EXERCISE OBJECTIVE ->
Which lines below hold the word "center"? Copy all of them.

COLLECTED MATERIAL ->
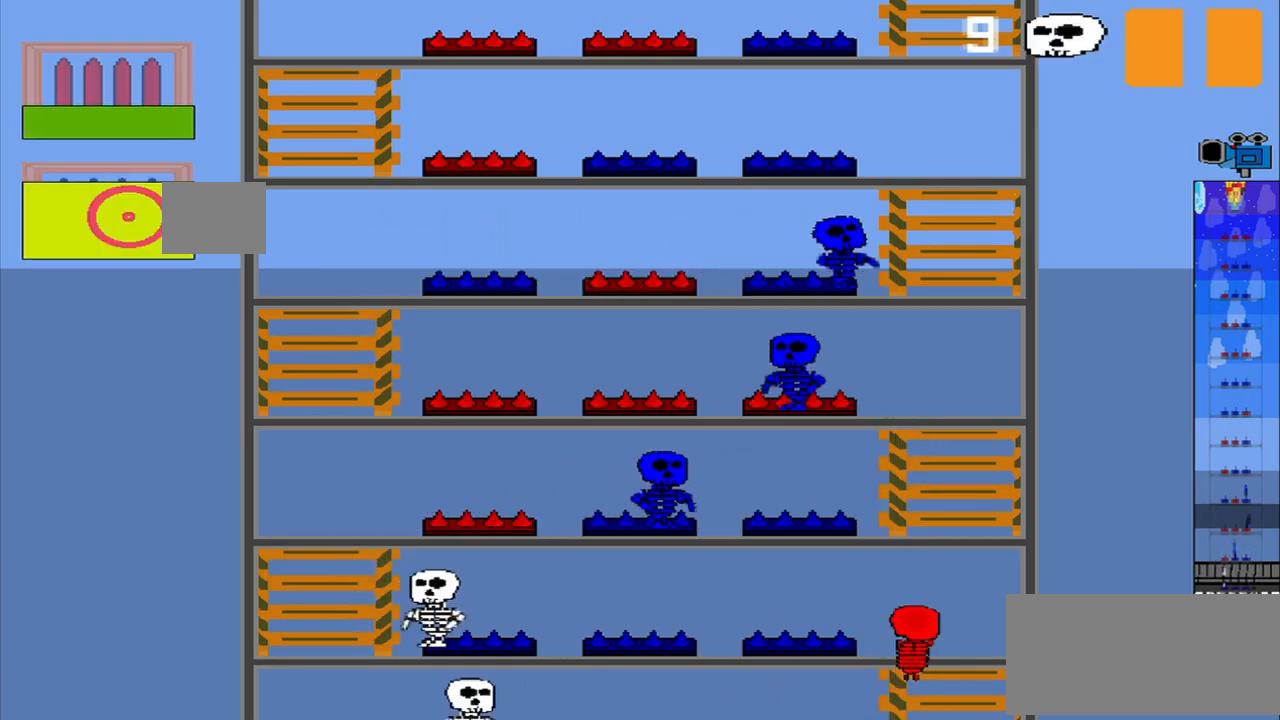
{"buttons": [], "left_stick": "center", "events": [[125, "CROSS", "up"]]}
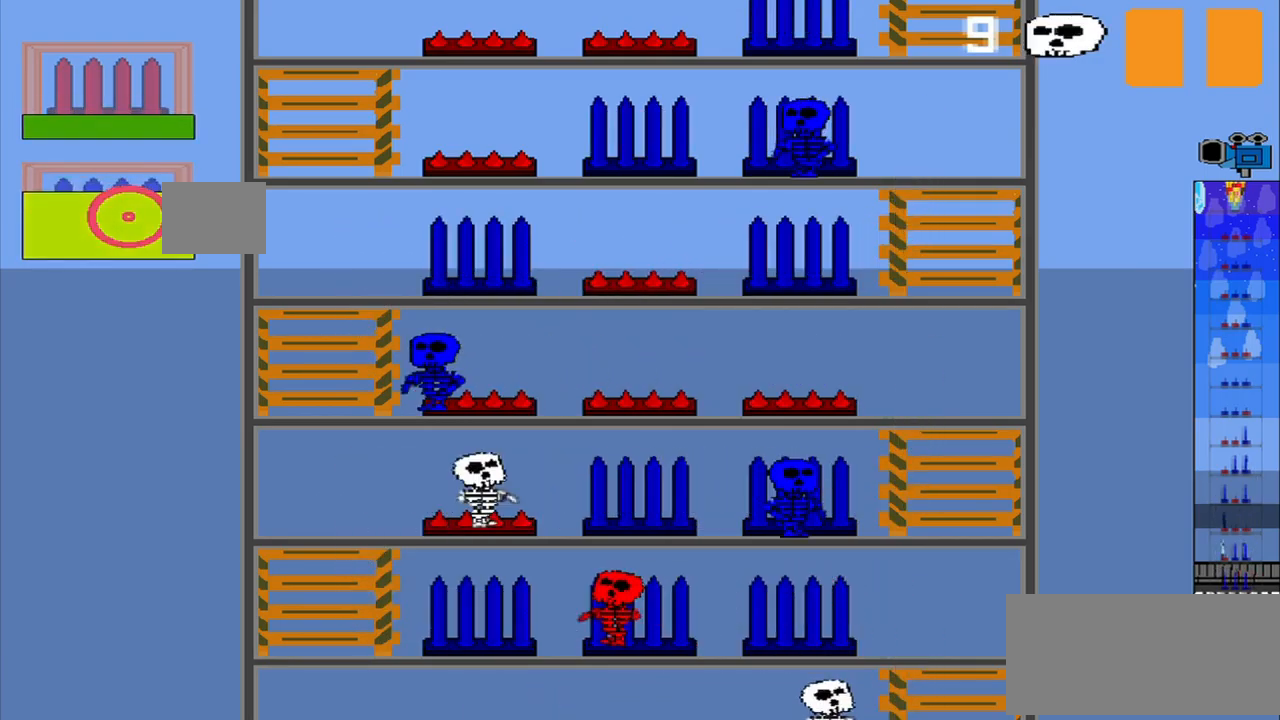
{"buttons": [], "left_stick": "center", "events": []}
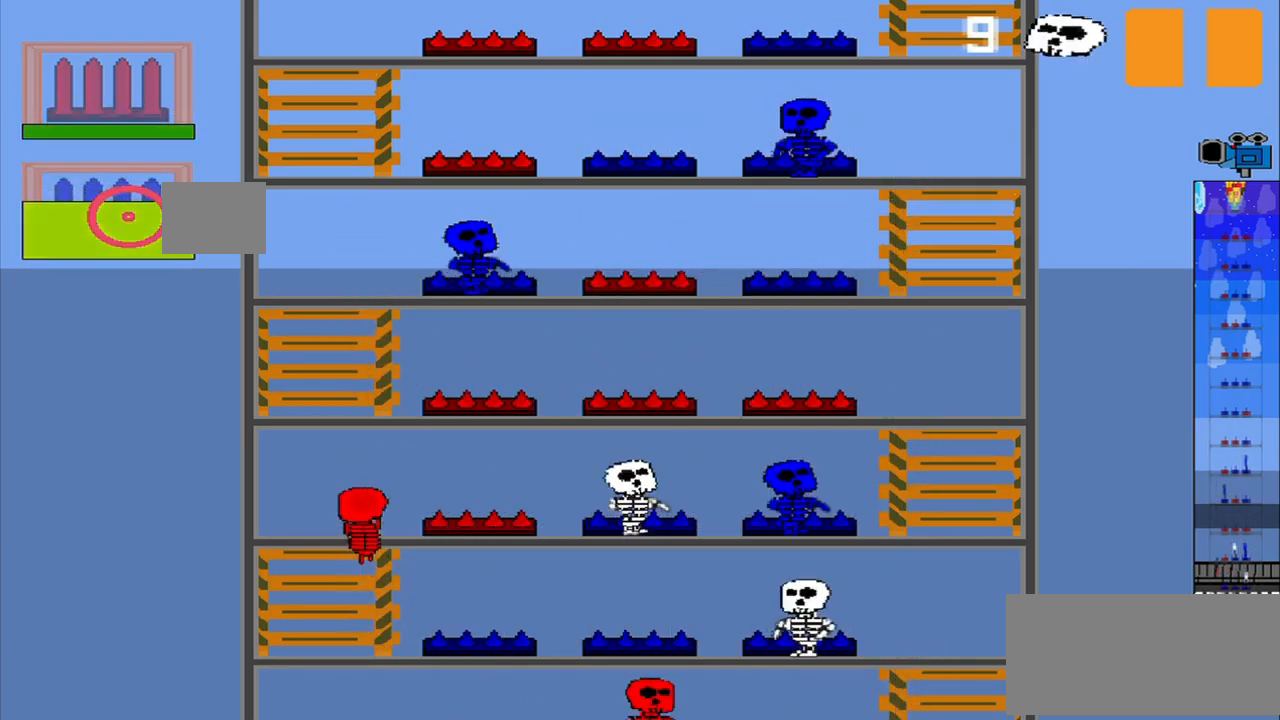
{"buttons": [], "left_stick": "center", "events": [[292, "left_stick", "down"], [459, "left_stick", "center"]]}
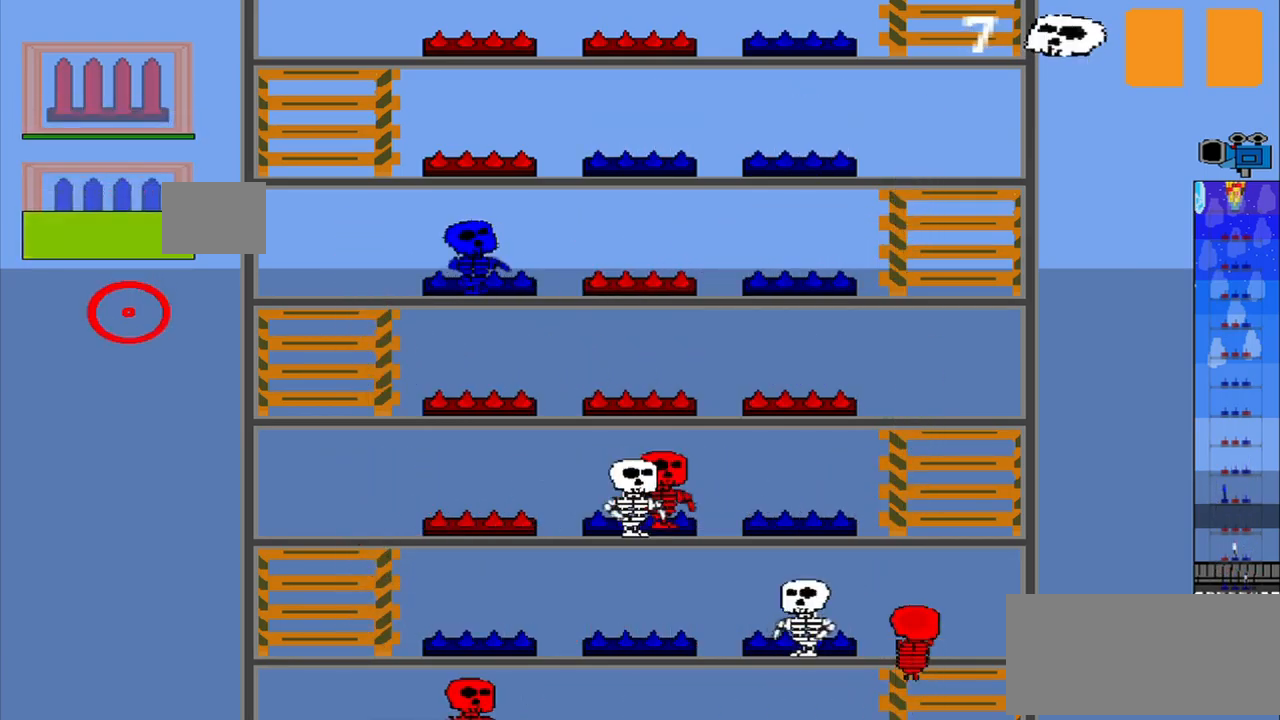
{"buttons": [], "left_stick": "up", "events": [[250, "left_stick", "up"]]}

SOLUTION FOR THIS TASK ->
{"buttons": [], "left_stick": "center", "events": [[125, "CROSS", "up"]]}
{"buttons": [], "left_stick": "center", "events": []}
{"buttons": [], "left_stick": "center", "events": [[292, "left_stick", "down"], [459, "left_stick", "center"]]}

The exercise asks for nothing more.